L'éclairage sur le sujet est ainsi complet. Car « l'autre », l'ennemi, a aussi son mot à dire. Que j'aime cette démarche !
Pour faire court, je me m'attarde pas sur les textes littéraires présentés mais ils valent aussi leur pesant de curiosité. Même si on est pas trop fasciné par les choses de la guerre, il n'en reste pas moins que cet ensemble est instructif par le choix, la diversité et la qualité des textes présentés. Ils obligent à considérer autrement un fait historique.
Regarder autrement, savoir prendre le temps du recul, rien de tel pour ouvrir l'esprit. Par ces temps de l’instantané, de l'Internet omniprésent, cela ne fait pas de mal ! Pour cela, grand merci aux auteurs et à La Louve !
Dédale
Extrait :
Copie d'une lettre du sieur Gabriel Tadini da Martinengo, écrite à Messire Daniel Renier, procurateur.

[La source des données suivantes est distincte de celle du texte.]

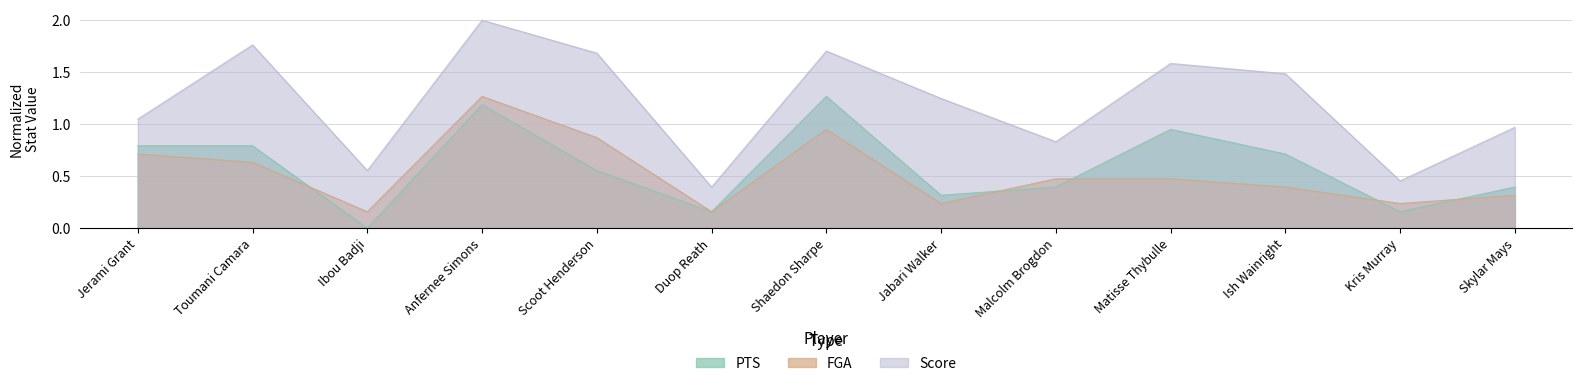

What position from the left is Kris Murray?

12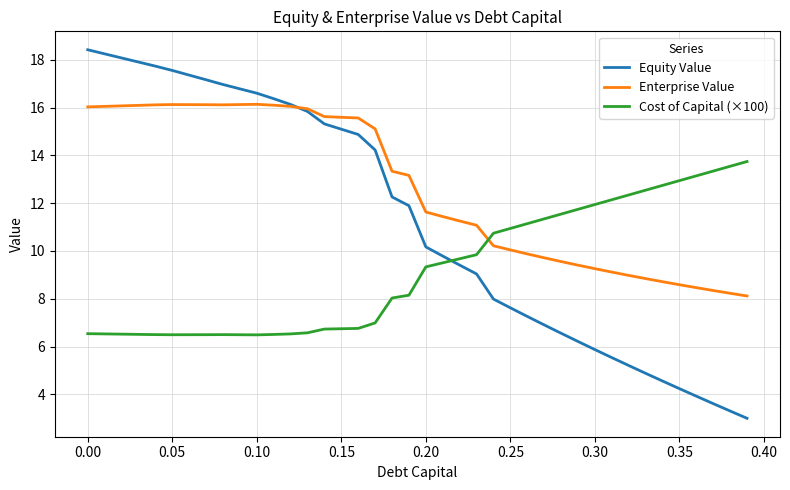

Which series has the largest total across all categories?

Enterprise Value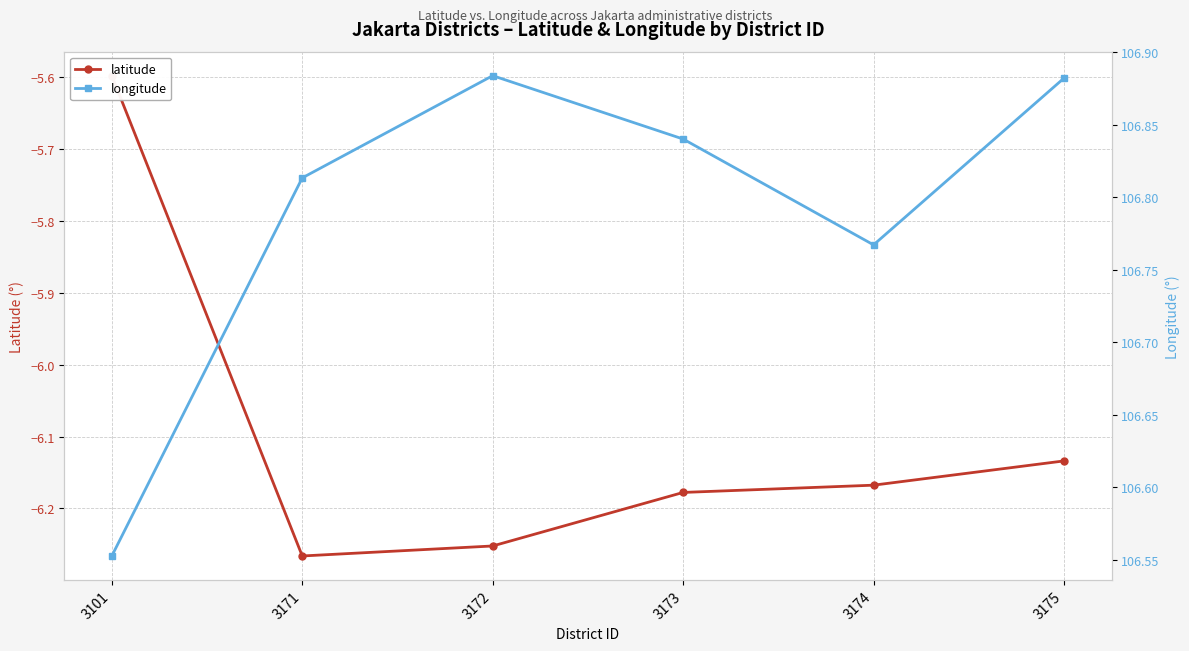

True or false: latitude and longitude cross at least once.

False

Dans une de mes lettres je vous avais expliqué ce qui m'avait poussé à aller à Rhodes ; à présent avec une extrême douleur, je vous informe que le vingt décembre, le révérendissime grand maître, son Sacré Conseil et le peuple de Rhodes ont décidé de remettre la cité au seigneur turc, à condition qu'il respecte sa promesse de laisser sains et saufs les personnes et leurs biens. Que Votre Seigneurie soit certaine que Rhodes a été bien défendue, comme jamais cité attaquée a été bien défendue, de sorte que, quand fut prise la décision, cela faisait déjà plus d'un mois que les Turcs tenaient une grande partie de la cité, et ce serait trop long d'écrire tout cela et d'écrire à quelles extrémités la cité en était réduite. Mais si en septembre et même encore en octobre mille hommes étaient venus à son secours, on n'aurait jamais perdu Rhodes. Mais à la grâce de Dieu. La pauvre Religion a été abandonnée non seulement par tous les princes chrétiens mais aussi par ses propres princes. Je dirai à Votre Seigneurie que les Turcs ne sont pas ces hommes de guerre que l'on croit. Le vingt décembre donc la décision fut prise et la même nuit, à minuit et demi, les otages furent envoyés à l'armée turque, à savoir le prieur de Saint-Gilles et le prieur de Novare avec vingt-cinq chevaliers et vingt-cinq des personnes les plus importantes de la cité, et le traité avait déjà été apporté à l'intérieur de la cité. L'armée devait se retirer de quatre milles et la flotte devait aller à Physcos. Moi, en voyant la situation, je me rendis chez le révérendissime grand maître et lui dis que n'ayant plus à combattre ni à remettre la cité en état, je serais bien avisé de chercher à me sauver parce que pour de nombreuses raisons le seigneur turc chercherait à m'avoir entre les mains. Et ainsi Sa Révérendissime Seigneurie me donna à minuit un brigantin et me demande d'aller l'attendre à Messine où, si Dieu le veut, je me rendrai. Je ne laisserai pas de rappeler à Votre Seigneurie que si je me suis trompé, je ne me suis pas trompé délibérément, mais au contraire en croyant agir pour satisfaire Votre Seigneurie et tout cet État bienveillant.
Daté à Zante du 15 janvier 1523.
Je reste le serviteur de Votre Seigneurie, frère Gabriele Tadini da Martinengo.
La prise de Rhodes par Soliman le Magnifique sous la direction de Jean-Luc Nardone - Éditions La Louve – 496 pages
Commentaires
mardi 19 février 2013 à 11h32
La Louve a la côte en ce moment avec toi !
Je note le titre !
mardi 19 février 2013 à 16h23
Comme toujours avec la qualité ! En plus, j'étais bigrement en retard dans mes rédactions
, alors j'ai mis les bouchées doubles à la rédaction. Et ce n'est pas fini.... encore deux autres surprises à vous glisser l'air de rien.